- Opening Delimiter -

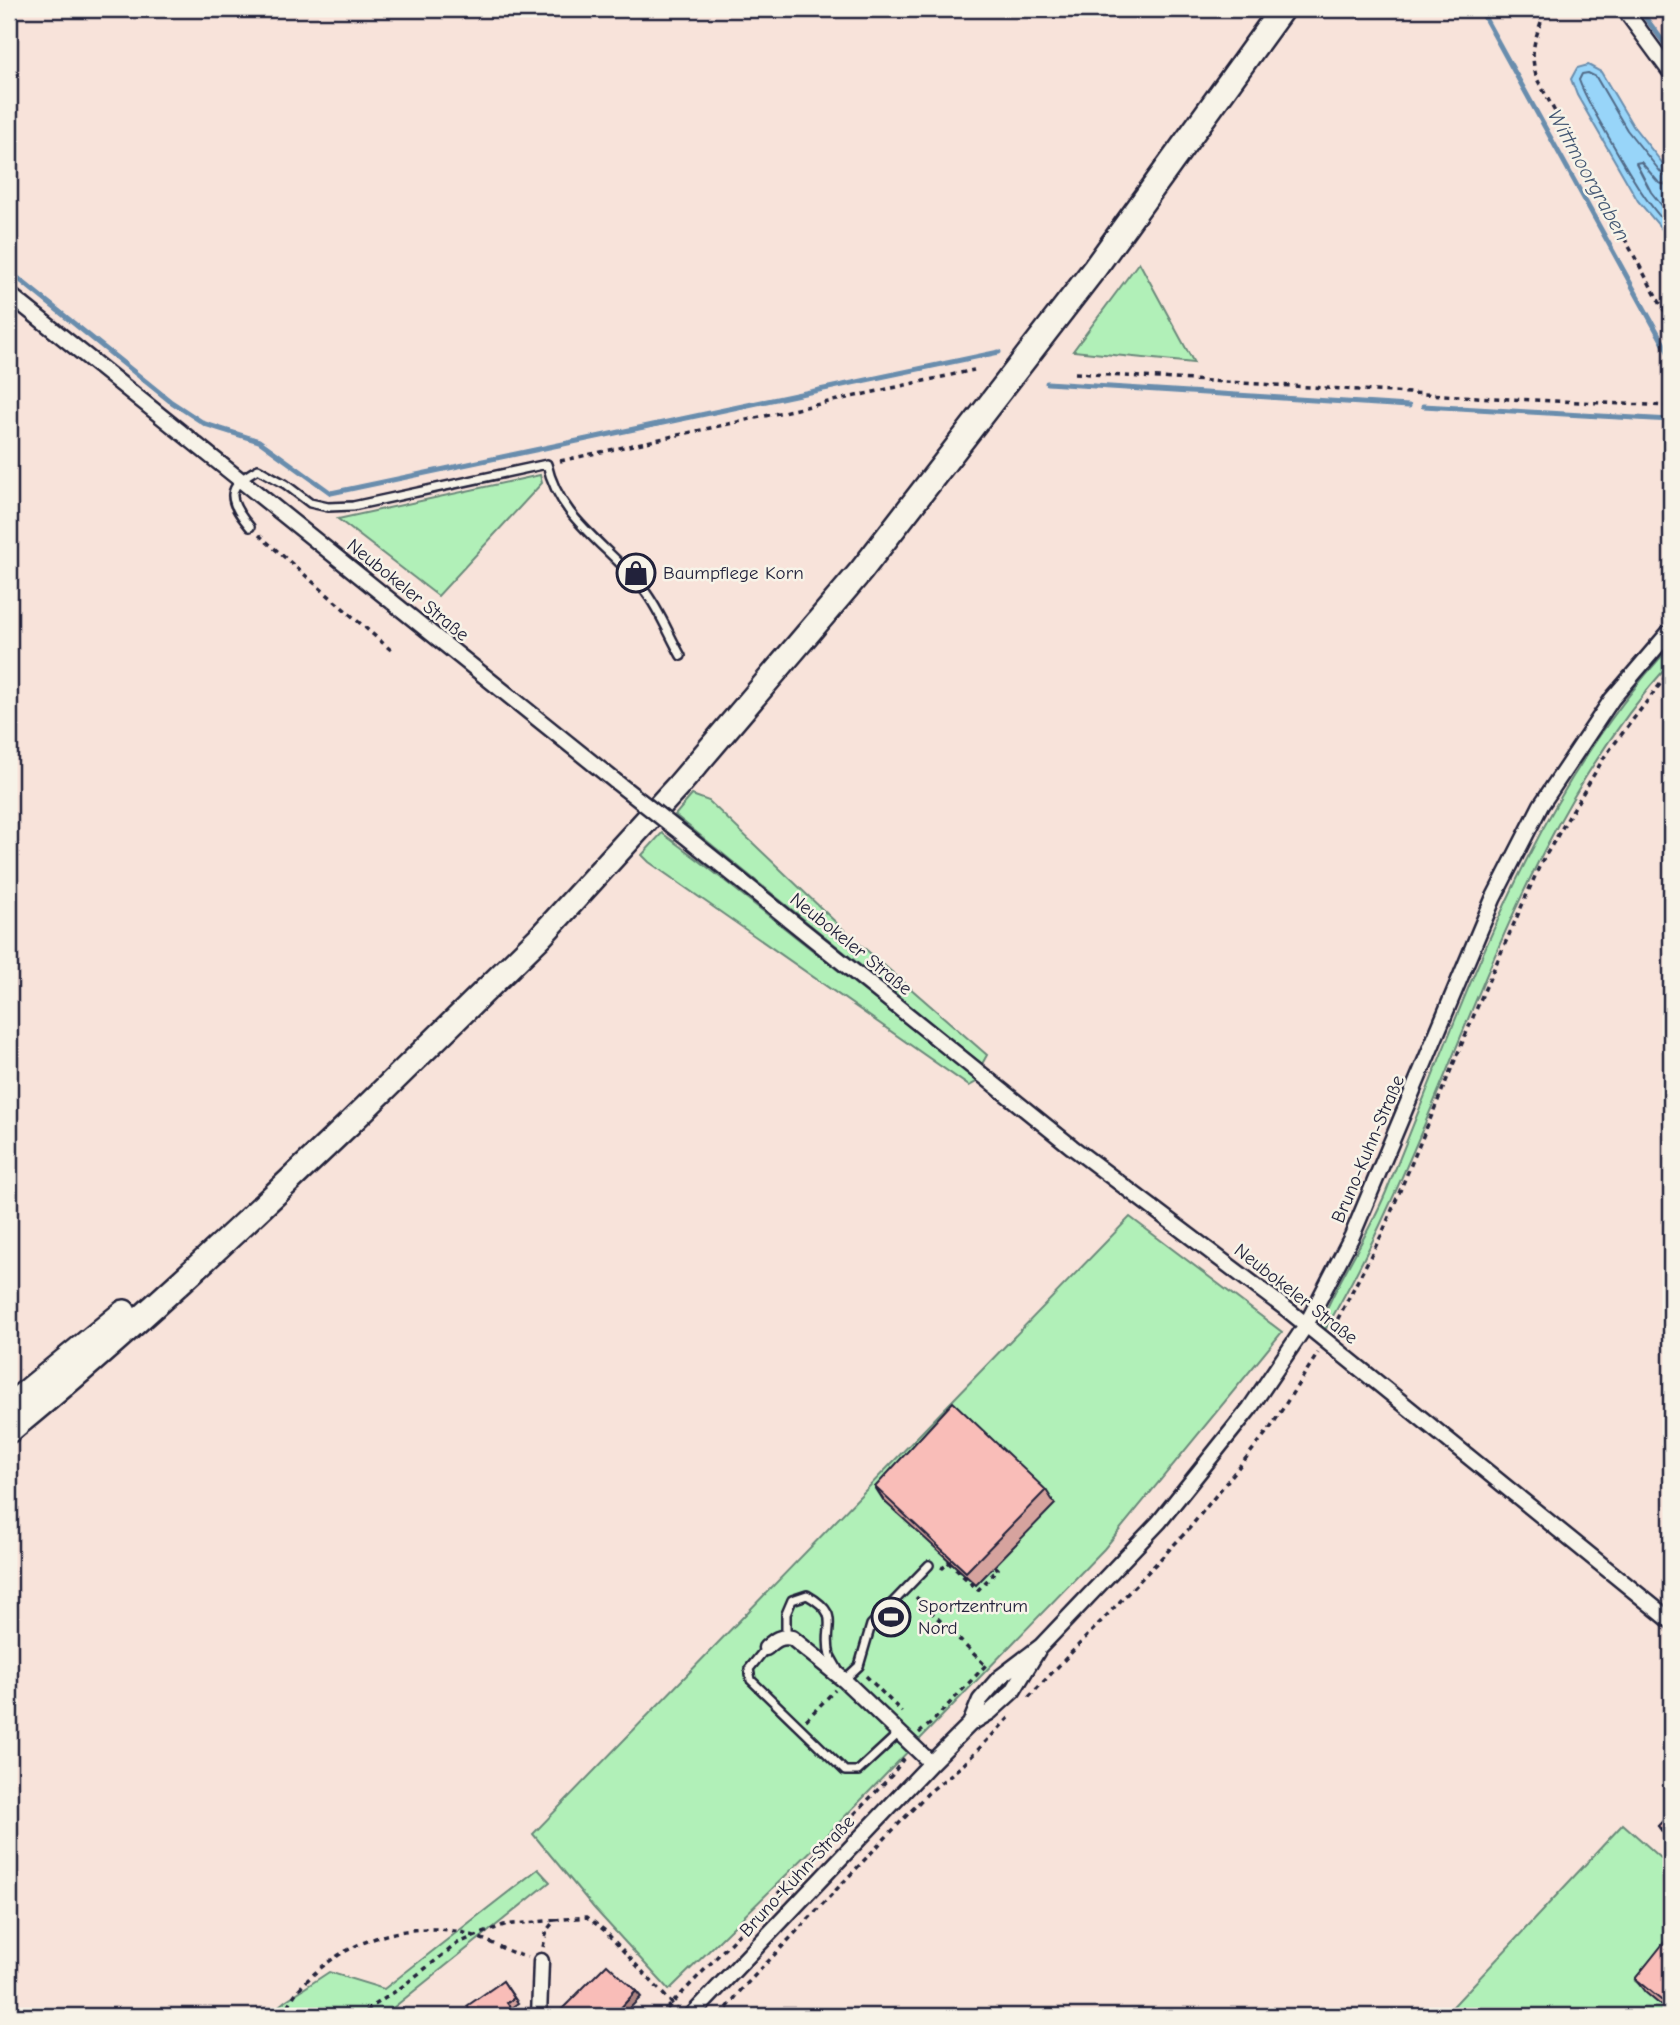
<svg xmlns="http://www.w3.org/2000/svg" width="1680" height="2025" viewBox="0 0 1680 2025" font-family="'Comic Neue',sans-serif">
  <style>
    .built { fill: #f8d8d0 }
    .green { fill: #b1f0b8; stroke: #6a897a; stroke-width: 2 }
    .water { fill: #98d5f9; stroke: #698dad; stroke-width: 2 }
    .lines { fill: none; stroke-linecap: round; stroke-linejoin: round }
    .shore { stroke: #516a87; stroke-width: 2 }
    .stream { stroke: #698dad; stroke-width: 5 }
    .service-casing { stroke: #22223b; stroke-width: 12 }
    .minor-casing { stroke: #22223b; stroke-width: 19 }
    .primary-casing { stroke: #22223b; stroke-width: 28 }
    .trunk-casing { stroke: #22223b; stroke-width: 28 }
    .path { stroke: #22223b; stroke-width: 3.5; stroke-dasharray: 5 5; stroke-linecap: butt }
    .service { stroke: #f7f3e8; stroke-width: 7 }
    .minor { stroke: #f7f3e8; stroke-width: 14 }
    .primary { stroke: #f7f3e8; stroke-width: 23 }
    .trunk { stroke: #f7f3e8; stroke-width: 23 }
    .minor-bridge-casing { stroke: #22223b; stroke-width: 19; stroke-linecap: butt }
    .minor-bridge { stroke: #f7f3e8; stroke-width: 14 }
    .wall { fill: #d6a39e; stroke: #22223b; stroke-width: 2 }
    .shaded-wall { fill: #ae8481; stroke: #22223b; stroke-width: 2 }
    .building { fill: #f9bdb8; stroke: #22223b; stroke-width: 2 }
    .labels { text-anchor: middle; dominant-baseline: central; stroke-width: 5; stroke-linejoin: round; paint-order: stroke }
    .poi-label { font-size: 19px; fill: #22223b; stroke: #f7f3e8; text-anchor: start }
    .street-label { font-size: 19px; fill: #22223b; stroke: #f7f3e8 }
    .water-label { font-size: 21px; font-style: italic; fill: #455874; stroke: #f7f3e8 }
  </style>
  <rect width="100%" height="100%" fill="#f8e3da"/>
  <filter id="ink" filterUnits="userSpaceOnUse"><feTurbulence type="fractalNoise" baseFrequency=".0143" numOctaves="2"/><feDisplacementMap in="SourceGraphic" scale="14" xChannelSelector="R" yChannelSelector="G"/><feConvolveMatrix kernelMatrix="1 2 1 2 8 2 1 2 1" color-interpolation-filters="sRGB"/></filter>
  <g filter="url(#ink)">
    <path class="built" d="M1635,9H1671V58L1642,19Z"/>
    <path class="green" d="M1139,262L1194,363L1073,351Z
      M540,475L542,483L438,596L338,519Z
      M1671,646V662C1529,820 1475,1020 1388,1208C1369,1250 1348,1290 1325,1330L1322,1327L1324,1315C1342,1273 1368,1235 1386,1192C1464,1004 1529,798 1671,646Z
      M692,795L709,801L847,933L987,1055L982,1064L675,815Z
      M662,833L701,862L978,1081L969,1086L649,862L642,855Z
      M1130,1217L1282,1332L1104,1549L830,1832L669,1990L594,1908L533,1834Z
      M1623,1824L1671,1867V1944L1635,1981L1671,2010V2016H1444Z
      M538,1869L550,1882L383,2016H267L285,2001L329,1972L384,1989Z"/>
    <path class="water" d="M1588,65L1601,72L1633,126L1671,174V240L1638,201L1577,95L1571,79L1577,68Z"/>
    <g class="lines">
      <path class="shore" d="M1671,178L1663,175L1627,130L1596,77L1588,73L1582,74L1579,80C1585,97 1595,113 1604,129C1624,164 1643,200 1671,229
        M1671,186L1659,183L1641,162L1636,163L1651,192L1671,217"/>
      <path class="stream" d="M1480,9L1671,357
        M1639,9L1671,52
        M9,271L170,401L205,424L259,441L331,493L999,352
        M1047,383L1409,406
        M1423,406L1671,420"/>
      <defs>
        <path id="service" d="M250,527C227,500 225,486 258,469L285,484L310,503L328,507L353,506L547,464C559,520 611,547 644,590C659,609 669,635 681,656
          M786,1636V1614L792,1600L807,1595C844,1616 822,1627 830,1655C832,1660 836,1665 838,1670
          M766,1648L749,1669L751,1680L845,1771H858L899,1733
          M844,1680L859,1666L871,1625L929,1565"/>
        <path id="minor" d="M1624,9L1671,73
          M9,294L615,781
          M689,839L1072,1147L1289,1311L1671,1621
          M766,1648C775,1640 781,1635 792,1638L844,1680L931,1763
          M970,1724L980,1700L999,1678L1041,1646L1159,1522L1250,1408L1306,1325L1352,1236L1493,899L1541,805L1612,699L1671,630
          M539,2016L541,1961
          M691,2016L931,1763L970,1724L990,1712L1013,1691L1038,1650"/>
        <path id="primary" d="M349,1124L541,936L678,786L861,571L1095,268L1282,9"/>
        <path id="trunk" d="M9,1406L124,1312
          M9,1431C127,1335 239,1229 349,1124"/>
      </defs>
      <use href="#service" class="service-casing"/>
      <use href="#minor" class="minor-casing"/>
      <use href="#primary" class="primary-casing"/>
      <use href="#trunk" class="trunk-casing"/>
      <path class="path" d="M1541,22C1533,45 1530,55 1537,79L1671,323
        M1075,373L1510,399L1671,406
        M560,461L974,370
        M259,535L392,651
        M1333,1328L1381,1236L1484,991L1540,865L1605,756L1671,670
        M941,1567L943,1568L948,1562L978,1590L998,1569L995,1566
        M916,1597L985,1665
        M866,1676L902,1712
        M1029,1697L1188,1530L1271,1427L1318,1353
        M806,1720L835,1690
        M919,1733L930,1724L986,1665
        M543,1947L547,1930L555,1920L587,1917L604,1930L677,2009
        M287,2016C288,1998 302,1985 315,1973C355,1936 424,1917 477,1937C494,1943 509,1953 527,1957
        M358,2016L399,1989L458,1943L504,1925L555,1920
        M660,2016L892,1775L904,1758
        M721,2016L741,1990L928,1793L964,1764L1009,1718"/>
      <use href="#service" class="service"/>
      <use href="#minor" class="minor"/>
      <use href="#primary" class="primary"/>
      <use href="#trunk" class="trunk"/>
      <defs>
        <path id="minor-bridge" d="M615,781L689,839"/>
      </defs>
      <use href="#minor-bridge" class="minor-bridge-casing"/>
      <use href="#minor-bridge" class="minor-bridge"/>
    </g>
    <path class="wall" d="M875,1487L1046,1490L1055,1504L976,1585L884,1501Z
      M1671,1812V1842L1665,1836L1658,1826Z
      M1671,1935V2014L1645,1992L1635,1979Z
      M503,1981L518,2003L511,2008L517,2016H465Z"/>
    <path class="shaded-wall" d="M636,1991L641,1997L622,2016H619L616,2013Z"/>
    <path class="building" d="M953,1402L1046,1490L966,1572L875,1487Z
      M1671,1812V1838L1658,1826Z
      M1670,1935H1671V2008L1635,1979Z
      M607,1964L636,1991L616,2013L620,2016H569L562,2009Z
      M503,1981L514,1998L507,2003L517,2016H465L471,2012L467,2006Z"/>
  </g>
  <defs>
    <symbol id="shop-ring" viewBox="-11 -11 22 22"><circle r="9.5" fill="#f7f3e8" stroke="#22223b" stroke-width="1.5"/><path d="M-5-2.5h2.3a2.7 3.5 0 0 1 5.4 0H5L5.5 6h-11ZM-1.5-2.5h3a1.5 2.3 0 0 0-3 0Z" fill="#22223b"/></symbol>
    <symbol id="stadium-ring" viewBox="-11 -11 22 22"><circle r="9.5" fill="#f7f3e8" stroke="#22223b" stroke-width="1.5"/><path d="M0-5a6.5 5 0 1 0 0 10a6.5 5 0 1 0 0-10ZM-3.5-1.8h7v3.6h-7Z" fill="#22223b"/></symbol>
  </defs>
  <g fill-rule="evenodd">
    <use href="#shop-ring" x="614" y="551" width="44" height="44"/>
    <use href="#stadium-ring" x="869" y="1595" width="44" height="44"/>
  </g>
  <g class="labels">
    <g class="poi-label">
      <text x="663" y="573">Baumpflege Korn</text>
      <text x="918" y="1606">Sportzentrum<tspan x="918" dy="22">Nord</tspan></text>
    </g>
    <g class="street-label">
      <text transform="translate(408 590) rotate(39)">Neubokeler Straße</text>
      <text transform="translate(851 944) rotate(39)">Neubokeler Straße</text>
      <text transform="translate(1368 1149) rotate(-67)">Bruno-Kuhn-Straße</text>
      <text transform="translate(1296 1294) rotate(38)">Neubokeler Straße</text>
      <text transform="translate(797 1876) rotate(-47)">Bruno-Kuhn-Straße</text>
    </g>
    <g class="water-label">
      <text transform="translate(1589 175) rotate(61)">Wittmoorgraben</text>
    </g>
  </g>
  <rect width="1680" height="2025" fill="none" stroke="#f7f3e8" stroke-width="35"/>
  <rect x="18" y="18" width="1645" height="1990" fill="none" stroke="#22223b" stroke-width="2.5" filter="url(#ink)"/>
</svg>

- Closing Delimiter -

In the entries above, identify every line with the string "lines".

Answer for this exercise:
    .lines { fill: none; stroke-linecap: round; stroke-linejoin: round }
    <g class="lines">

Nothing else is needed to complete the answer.